‘Eclipse’ director pushed for bolder ‘Twilight’. June 16, 2010

‘Eclipse' director pushed for bolder ‘Twilight'

By Gina Piccalo For The Atlanta Journal-Constitution.

Wednesday, June 16, 2010

LOS ANGELES -- David Slade, director of “The Twilight Saga: Eclipse,” knows his way around the macabre. He famously helped launch the winsome Ellen Page into the murderous mind of a sociopath in 2005’s pedophilia thriller “Hard Candy,” and spilled buckets of blood in “30 Days of Night,” a hard R-rated vampire horror film.

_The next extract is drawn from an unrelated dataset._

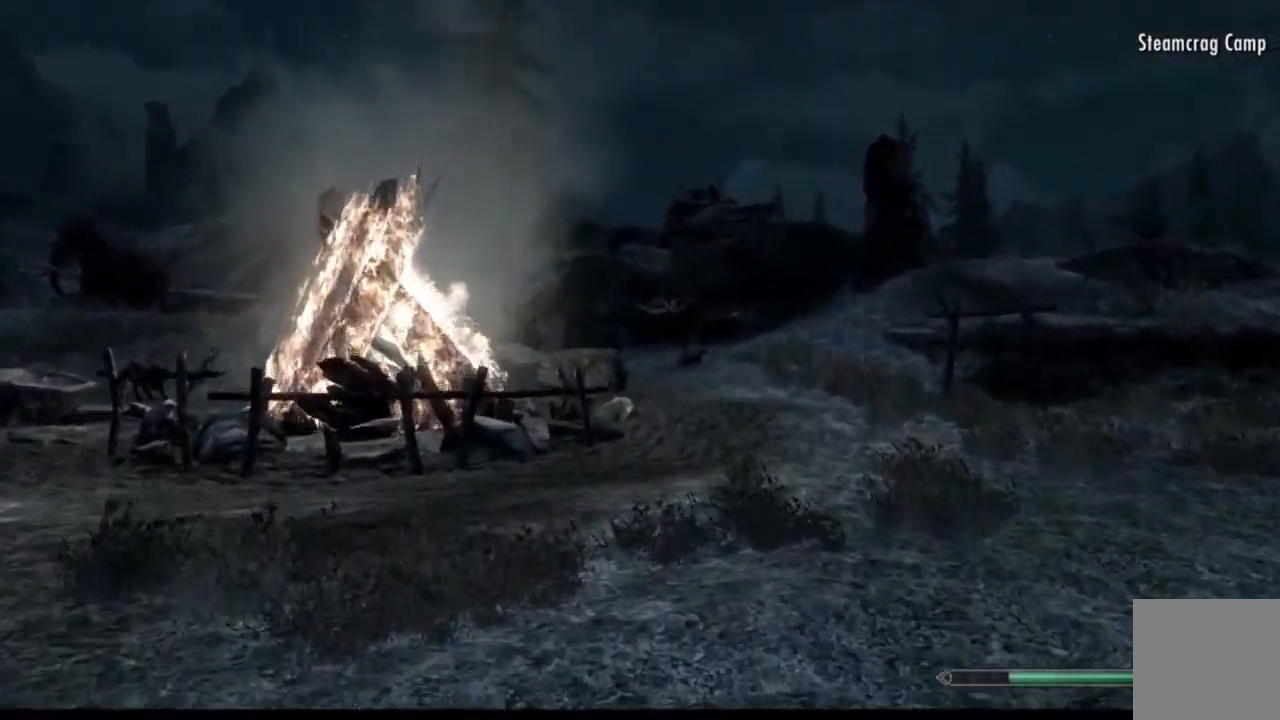
{"buttons": [], "left_stick": "up", "right_stick": "center", "events": [[34, "right_stick", "up-right"], [201, "right_stick", "right"], [451, "right_stick", "center"]]}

But the British director has never attempted anything on the scale of the billion-dollar “Twilight” franchise, a bona fide cultural phenomenon borne of author Stephenie Meyer’s epic series of young adult best-sellers. That’s not to say Slade suffered much self-doubt when he accepted the offer to direct the third film in the romantic vampire series. Even before he was hired to direct Kristen Stewart, as vampire-loving teen Bella Swan, and Robert Pattinson, as her fanged boyfriend Edward Cullen, Slade made clear he wanted to do everything differently.

“Generally I wanted to be much more cinematic about the film,” Slade said, perched on the edge of his chair in a hotel room at the Four Seasons Hotel in Los Angeles. The film’s June 30 release was just two and a half weeks away, and the director had put the final finishes on it the night before. “It was more sophisticated in its story. ... The other two films were very stylized, and I wanted to make a much more realistic film.”

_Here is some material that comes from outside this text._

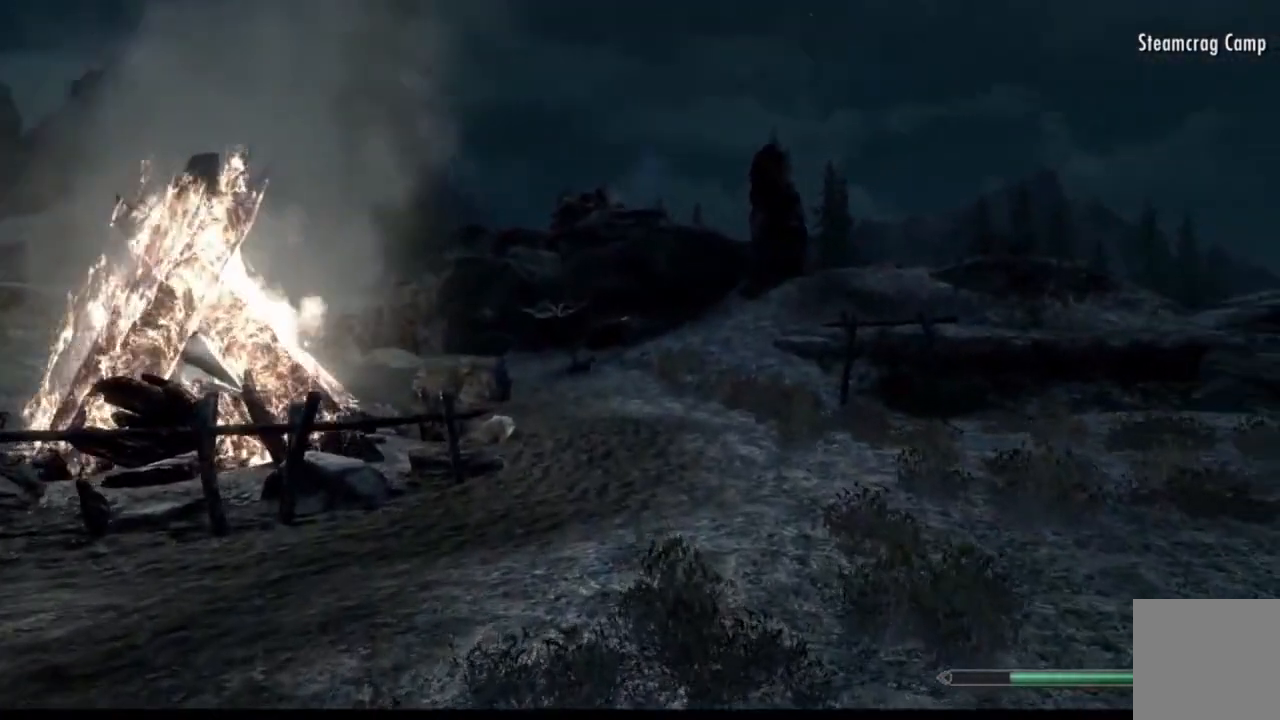
{"buttons": [], "left_stick": "up", "right_stick": "center", "events": []}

Photo courtesy of Tommaso Boddi / PR Photos
Gina Piccalo, Melissa Rosenberg – “The Twilight Saga: Eclipse” Screenwriter Melissa Rosenberg Interviewed by LA Times Writer Gina Piccalo in Los Angeles on July 13, 2010 – WGF/WGA Headquarters – Los Angeles, CA, USA

There’s a lot going on in “Eclipse”: an increasingly tense love triangle between Bella, Edward and teen werewolf Jacob Black (Taylor Lautner), the threat of a vampire vs. werewolf war, not to mention Bella’s own struggle to decide whether to become a vampire herself. (The book version weighs in at 640 pages.) The movie demanded equal parts action and romance, violence and longing.

At the center of these converging plot points is Edward, the vampire with the Elvis hair and the heart of gold. Slade knew right away the character needed some butching up. For all his loveliness, Slade pointed out, Edward is still “a carnivorous monster.” And in at least one memorable scene in the new film, he demonstrates that.

“I wanted him to be stronger, more aggressive, more dangerous,” said Slade.

For Pattinson, Slade’s insight meant rethinking his entire idea of Edward, something the actor hadn’t done since the first film “Twilight,” shot two years ago.

“On ‘Eclipse,’ I felt like I was doing a completely different movie and a completely different character,” Pattinson said. “I guess [Slade] was really fighting to make it not so solemn; to speed things up.”

Slade came to the project in April 2009 with no time to spare second-guessing himself. He was hired within a week or so of having read screenwriter Melissa Rosenberg’s first-draft script and met Pattinson and Stewart on the set of “The Twilight Saga: New Moon.” Production started about four months later. He had just 50 days to shoot it in Vancouver, a slim window of time for a film of such “epic proportions,” said Slade.

“It was nothing like anything I’d done before,” he said. “I learned more in the last year than I did in the last two films put together -- about all kinds of things.”

Entertainment industry insiders considered Slade an edgy choice for the series, particularly after “New Moon’s” Chris Weitz, a writer-producer with a resume heavy on romantic comedies. Like Slade, “Twilight’s” director Catherine Hardwicke came from an indie drama background with experience directing young casts. But she had far more feature films in her repertoire than Slade, albeit as a production designer. Slade spent 16 years directing commercials and music videos before “Hard Candy.”

Ultimately, though, he made his mark on the cast with his singular focus, his self-described “bulldozer” approach to his formidable deadlines and his meticulous work style.

Stewart, for instance, pointed out that she learned early on to ask cinematographer Javier Aguirresarobe just how close the camera was because Slade -- who favored extreme close-ups -- didn’t tell the actors.

“Most actors are crazy and neurotic and don’t want to know the camera is up their nose,” she said, chuckling, “but it’s good to know.”

Pattinson, meanwhile, sounded as if he was still trying to wrap his head around Slade’s direction. Compared to the first two directors, he said, Slade was strikingly bold.

“When Chris Weitz came on, he came with the opinion that he liked the first one, he liked what the actors were doing,” said Pattinson. Slade, on the other hand, told the young superstar, “ ‘Doesn’t matter. I just want to do something completely different.' ”

For his part, Slade acknowledged that his approach could be intense. “I prepare to the nth degree,” he said, “and I follow through with that.”